3 Replies to “Phantome verbieten”

  1. >>> Aber die sollten ihre Meinung äußern dürfen. Und, von mir aus, auch ihre „alternativen Fakten“. <<<

    Für meinen Bedarf sehe ich – bei uns – selbst in seriösen Medien mehr als genug Raum, „alternative Fakten“ zu verbreiten. Teils von den Entwicklern dieser Gedanken selbst vorgetragen, oder weil man sich mit den daraus bereits entstandenen Folgen für die Gesellschaft auseinandersetzen muss.

    Mich erinnert das an Erich Böhme, ich mache ihm da keinen Vorwurf, als er sich in der Diskussion mit Jörg Haider schwer verhoben hat.

    Wenn man mal so durch die Lande zieht, dem einfachen Volk aufs Maul schaut, nicht sofort das Wort ergreift und für die eigenen Überzeugungen eintritt, dann merkt man sehr schnell, dass da nicht von ein paar schrägen Vögeln alternative Fakten diskutiert werden, sondern darauf hin gefiebert wird, allem was nicht ins eigene Weltbild passt, auf die Mütze zu hauen.

    Was man zunehmend hört ist, dass eine Demokratie das aushalten muss. Man die ja mal mitregieren lassen könnte, man könnte ja dann beim nächsten mal wieder was anderes wählen.

    Könnte man? Wenn die andere Seite als erstes mal gleich Richter tauscht deren Befugnisse einschränkt und Leute die anmerken, dass das gar nicht legal ist niederknüppelt oder mit Repressalien belegt. Hat schon mal nicht funktioniert und die Welt lag in Trümmern.

    Uneingeschränkte Meinungsfreiheit. Wie das aussieht, kann man im Fratzenbuch sehen. Das Problem sind nicht ein paar Spinner, die man mal lustig auf offener Bühnen zu Schau stellen kann. Das Problem ist, dass große Teile der Bevölkerung, dass ziemlich geil finden. Es wird Zeit, dass man die Dinge auch mal beim Namen nennt. Wer Extremisten wählt, der weiß was er tut. Das sind keine Protestwähler, das ist kein Mangel an Bildung oder Frust über die eigene schwierige Situation. Einfach mal lesen, was der eigene Nachbar so im Netz verbreitet, nicht anonym, sondern unter seinem Namen mit seinem echten Foto im Profil.

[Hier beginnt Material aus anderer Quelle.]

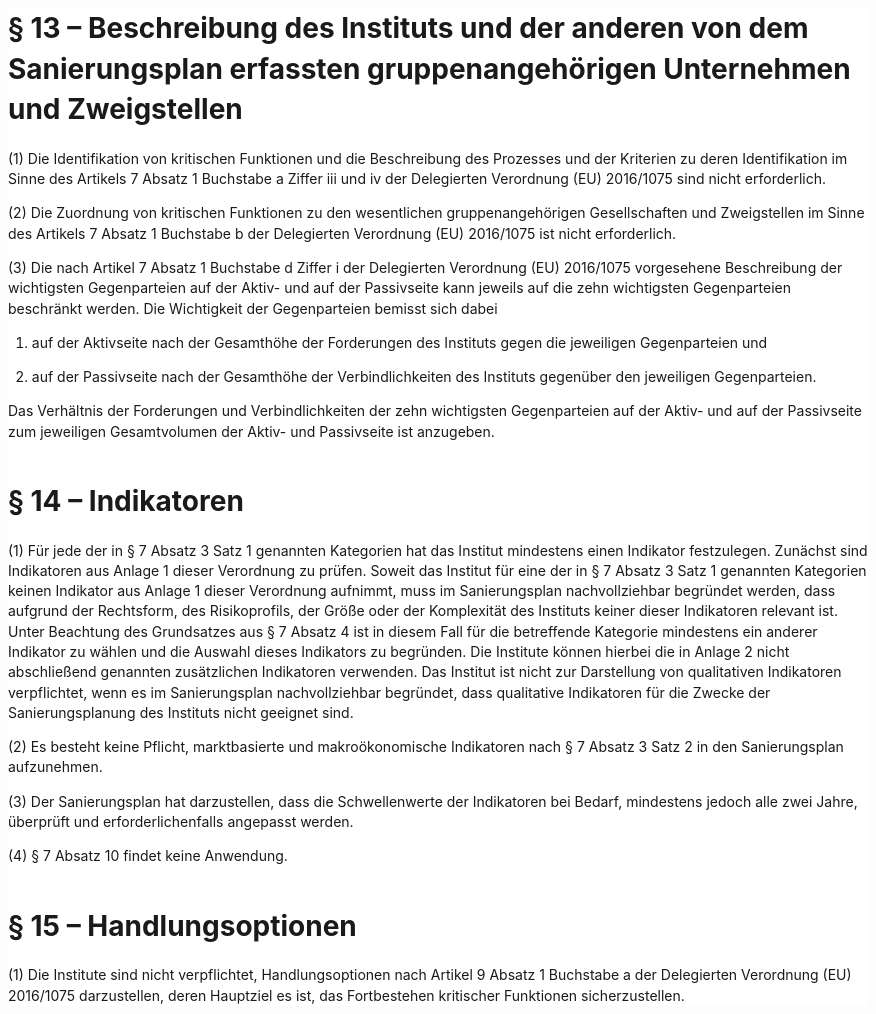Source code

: # § 13 – Beschreibung des Instituts und der anderen von dem Sanierungsplan erfassten gruppenangehörigen Unternehmen und Zweigstellen

(1) Die Identifikation von kritischen Funktionen und die Beschreibung des Prozesses und der Kriterien zu deren Identifikation im Sinne des Artikels 7 Absatz 1 Buchstabe a Ziffer iii und iv der Delegierten Verordnung (EU) 2016/1075 sind nicht erforderlich.

(2) Die Zuordnung von kritischen Funktionen zu den wesentlichen gruppenangehörigen Gesellschaften und Zweigstellen im Sinne des Artikels 7 Absatz 1 Buchstabe b der Delegierten Verordnung (EU) 2016/1075 ist nicht erforderlich.

(3) Die nach Artikel 7 Absatz 1 Buchstabe d Ziffer i der Delegierten Verordnung (EU) 2016/1075 vorgesehene Beschreibung der wichtigsten Gegenparteien auf der Aktiv- und auf der Passivseite kann jeweils auf die zehn wichtigsten Gegenparteien beschränkt werden. Die Wichtigkeit der Gegenparteien bemisst sich dabei

1. auf der Aktivseite nach der Gesamthöhe der Forderungen des Instituts gegen die jeweiligen Gegenparteien und

2. auf der Passivseite nach der Gesamthöhe der Verbindlichkeiten des Instituts gegenüber den jeweiligen Gegenparteien.

Das Verhältnis der Forderungen und Verbindlichkeiten der zehn wichtigsten Gegenparteien auf der Aktiv- und auf der Passivseite zum jeweiligen Gesamtvolumen der Aktiv- und Passivseite ist anzugeben.

# § 14 – Indikatoren

(1) Für jede der in § 7 Absatz 3 Satz 1 genannten Kategorien hat das Institut mindestens einen Indikator festzulegen. Zunächst sind Indikatoren aus Anlage 1 dieser Verordnung zu prüfen. Soweit das Institut für eine der in § 7 Absatz 3 Satz 1 genannten Kategorien keinen Indikator aus Anlage 1 dieser Verordnung aufnimmt, muss im Sanierungsplan nachvollziehbar begründet werden, dass aufgrund der Rechtsform, des Risikoprofils, der Größe oder der Komplexität des Instituts keiner dieser Indikatoren relevant ist. Unter Beachtung des Grundsatzes aus § 7 Absatz 4 ist in diesem Fall für die betreffende Kategorie mindestens ein anderer Indikator zu wählen und die Auswahl dieses Indikators zu begründen. Die Institute können hierbei die in Anlage 2 nicht abschließend genannten zusätzlichen Indikatoren verwenden. Das Institut ist nicht zur Darstellung von qualitativen Indikatoren verpflichtet, wenn es im Sanierungsplan nachvollziehbar begründet, dass qualitative Indikatoren für die Zwecke der Sanierungsplanung des Instituts nicht geeignet sind.

(2) Es besteht keine Pflicht, marktbasierte und makroökonomische Indikatoren nach § 7 Absatz 3 Satz 2 in den Sanierungsplan aufzunehmen.

(3) Der Sanierungsplan hat darzustellen, dass die Schwellenwerte der Indikatoren bei Bedarf, mindestens jedoch alle zwei Jahre, überprüft und erforderlichenfalls angepasst werden.

(4) § 7 Absatz 10 findet keine Anwendung.

# § 15 – Handlungsoptionen

(1) Die Institute sind nicht verpflichtet, Handlungsoptionen nach Artikel 9 Absatz 1 Buchstabe a der Delegierten Verordnung (EU) 2016/1075 darzustellen, deren Hauptziel es ist, das Fortbestehen kritischer Funktionen sicherzustellen.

    Viele Journalisten meinen ja noch, dass sie verpflichtet sind neutral zu berichten und jeder Strömung Raum zu geben, selbst dann noch, wenn sie selbst am Rande von Demonstrationen krankenhausreif geschlagen werden. Ich weiß nicht, wo man die rote Linie ziehen will und wer da noch durchsetzen will, dass diese nicht überschritten wird. Die Würde des Menschen ist ja offensichtlich nicht mehr der Maßstab. Ich glaube nicht, dass ich meinen Großvätern erklären könnte, warum man heute Faschisten und Stalinisten so viel Raum einräumt. Die hatten ihre Chance und jeder weiß wozu das führt. Da braucht es keine Experimente. Sonst bekommt man genau das, wie im Beitrag von Reinhard beschrieben und das ist dann erst der Anfang von etwas, was sich kaum noch aufhalten lässt. Aufklärung durch die – freie – Presse wird dann nicht mehr funktionieren, denn die gibt es dann nicht mehr. Wenn das Volk gegen die eigene Presse hetzt, dann liegt das Kind schon im Brunnen. Wieviel Meinungsfreiheit für den Pöbel denn noch?

    1. Deine Abqualifizierung von Menschen, deren Meinung Dir nicht passt, als “Pöbel” ist eine Meinungsäußerung, die ich nicht gutheißen kann.

      1. Reinhard, es ist bemerkenswert über wieviel Toleranz Du verfügst.

        Da kann ich nicht – mehr – mithalten. Wenn sich mittlerweile recht große Teile der Bevölkerung bewusst gegen alles stellen, was noch einen Rest an Mitmenschlichkeit ausmacht und nur noch mit Hass und Hetze argumentiert wird, dann fällt es mir schwer von diesen Leiten auch noch Vorwürfe zu akzeptieren, dass sie sich aus der Gesellschaft ausgeschlossen fühlen.